Task requirements |
A. In the text below about sex offender registries, shorten the paragraph that begins "Due to a proliferation of anti-sex offender laws" into a single sentence that keeps its main facts.
B. Write a continuation of the text below about sex offender registries, picking up right after its last sentence.

When she was an adolescent, Lauren Book was sexually, physically and emotionally tortured by her nanny for six years. Her abuser’s name will be forever included on a publicly available sex offender registry. So will the name of Shawna Baldwin, a hardworking and loving mother of two whose life has been blighted by a decision, when she was 19, to have consensual sex with an underage friend.
Due to a proliferation of anti-sex offender laws in recent decades, driven by a tough-on-crime political climate, Baldwin, and many of the other approximately 800,000 people on sex offender registries in the United States, face a lifetime of severe consequences. They will have difficulty finding and holding down a job or hanging on to their homes.

Record set |
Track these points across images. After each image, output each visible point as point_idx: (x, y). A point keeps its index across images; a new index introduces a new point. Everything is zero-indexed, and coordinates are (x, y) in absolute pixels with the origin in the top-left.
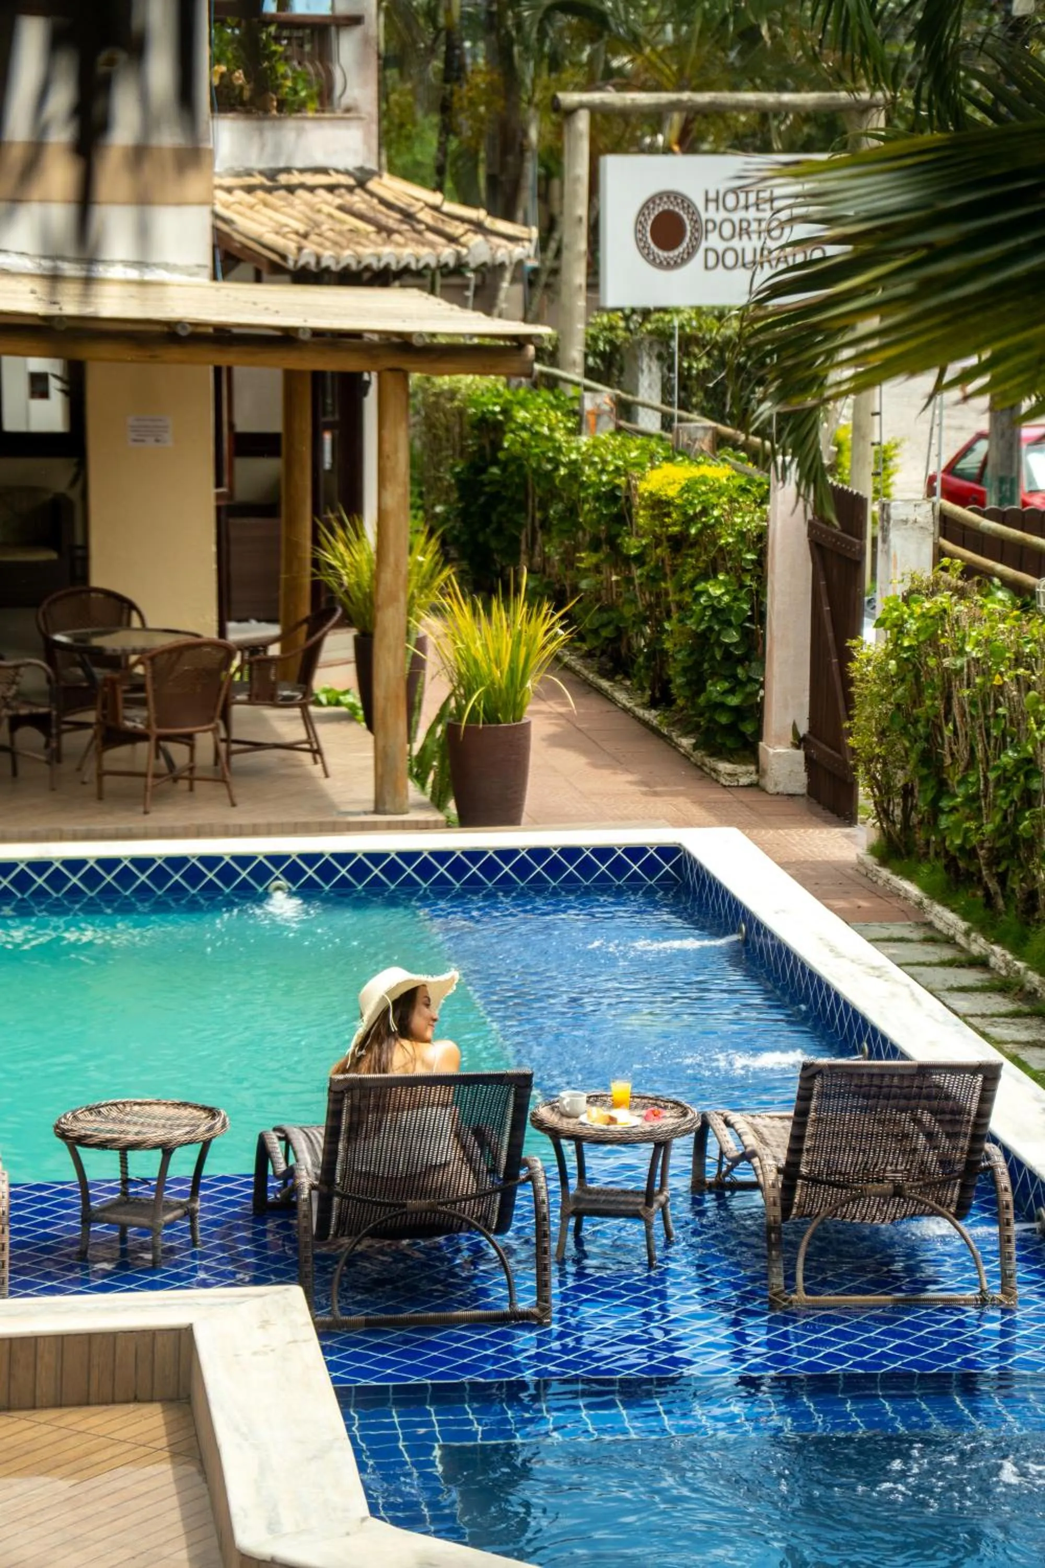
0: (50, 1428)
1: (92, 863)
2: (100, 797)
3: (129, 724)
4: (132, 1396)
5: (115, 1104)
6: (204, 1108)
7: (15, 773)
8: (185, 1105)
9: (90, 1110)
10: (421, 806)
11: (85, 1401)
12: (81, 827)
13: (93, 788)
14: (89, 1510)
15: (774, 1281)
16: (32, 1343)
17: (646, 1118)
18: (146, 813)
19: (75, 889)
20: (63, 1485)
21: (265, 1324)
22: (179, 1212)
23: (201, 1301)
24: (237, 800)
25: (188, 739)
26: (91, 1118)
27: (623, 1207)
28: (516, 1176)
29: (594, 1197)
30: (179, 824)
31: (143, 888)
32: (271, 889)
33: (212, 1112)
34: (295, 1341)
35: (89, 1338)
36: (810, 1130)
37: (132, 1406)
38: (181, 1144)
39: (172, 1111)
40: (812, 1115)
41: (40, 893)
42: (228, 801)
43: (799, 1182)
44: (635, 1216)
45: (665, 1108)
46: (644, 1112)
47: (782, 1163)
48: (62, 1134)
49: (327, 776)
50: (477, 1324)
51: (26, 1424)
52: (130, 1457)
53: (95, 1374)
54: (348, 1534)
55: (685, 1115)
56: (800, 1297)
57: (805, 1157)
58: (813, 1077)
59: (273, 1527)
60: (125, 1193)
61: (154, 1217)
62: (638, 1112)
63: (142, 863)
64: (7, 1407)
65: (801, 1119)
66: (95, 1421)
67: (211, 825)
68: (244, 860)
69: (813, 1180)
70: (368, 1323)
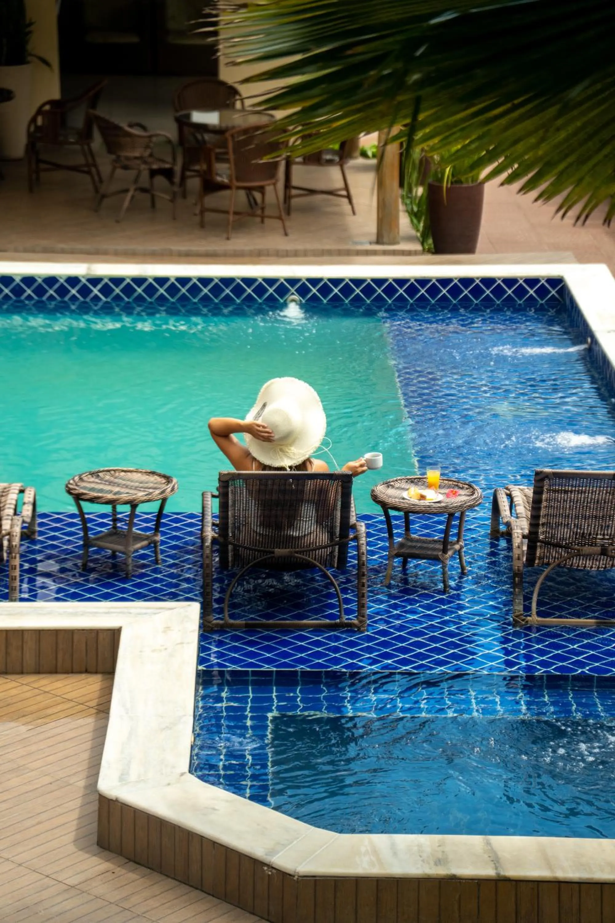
0: (28, 688)
1: (173, 280)
2: (202, 225)
3: (219, 179)
4: (84, 670)
5: (109, 471)
6: (164, 477)
7: (153, 205)
8: (153, 473)
9: (92, 474)
10: (410, 239)
11: (54, 671)
12: (183, 247)
13: (197, 219)
14: (34, 748)
15: (516, 608)
16: (20, 633)
17: (448, 495)
18: (228, 239)
19: (162, 296)
20: (23, 729)
21: (167, 629)
22: (145, 543)
23: (132, 611)
24: (289, 231)
25: (261, 189)
26: (92, 479)
27: (429, 552)
28: (347, 536)
29: (414, 544)
30: (247, 248)
31: (206, 297)
32: (288, 301)
33: (168, 479)
34: (182, 643)
35: (56, 633)
36: (543, 512)
37: (83, 676)
38: (143, 502)
39: (145, 478)
40: (544, 504)
41: (140, 298)
42: (282, 231)
43: (538, 544)
44: (436, 559)
45: (462, 488)
46: (446, 491)
47: (526, 532)
48: (69, 491)
49: (354, 213)
50: (318, 629)
51: (14, 684)
52: (70, 712)
53: (60, 656)
54: (169, 784)
55: (473, 494)
56: (534, 619)
57: (541, 530)
58: (542, 480)
59: (123, 778)
60: (115, 527)
61: (127, 545)
62: (443, 491)
63: (205, 281)
64: (5, 672)
65: (537, 506)
66: (59, 684)
67: (268, 250)
68: (271, 281)
69: (546, 543)
70: (247, 625)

Per-task outputs |
A. Because a tough-on-crime political climate has led to many anti-sex offender laws in recent decades, Baldwin and many of the roughly 800,000 people on U.S. sex offender registries face lifelong severe consequences, including trouble finding and keeping a job or holding on to their homes.

B.
Originally seen as a tool for law enforcement, the registries have become a tool to legally discriminate against sex offenders. They include people convicted of horrific child molestation, rape and assault. But they also include young people who had sex with their underage partners, teenagers who sent “sexts” to each other, and a woman who as a 10-year-old girl pulled down a classmate’s pants. All will have to face society’s harsh, non-discerning judgement.
The two sides of this deeply, morally complex subject, represented by Lauren Book and Shawna Baldwin, are explored in “Untouchable,” a new documentary which premiered at the Tribeca Film Festival in New York last week.
“I wanted the film to pose questions, not offer solutions,” emphasizes David Feige, the film’s writer and director. “I wanted to spark a dialogue.” The desire for deterrence and revenge has created draconian laws that leave many disenfranchised. On the other hand, who can blame the victims and their advocates for pursuing these laws?
This was a difficult dialogue to have, and the topic was a major obstacle for the documentary from the outset. Raising money to make the film was tough, Feige said. “It’s a subject that nobody wanted to touch.” Eventually, the film was supported by the Vital Projects Fund, an organization that also funded the Oscar-nominated documentary “Dirty Wars.”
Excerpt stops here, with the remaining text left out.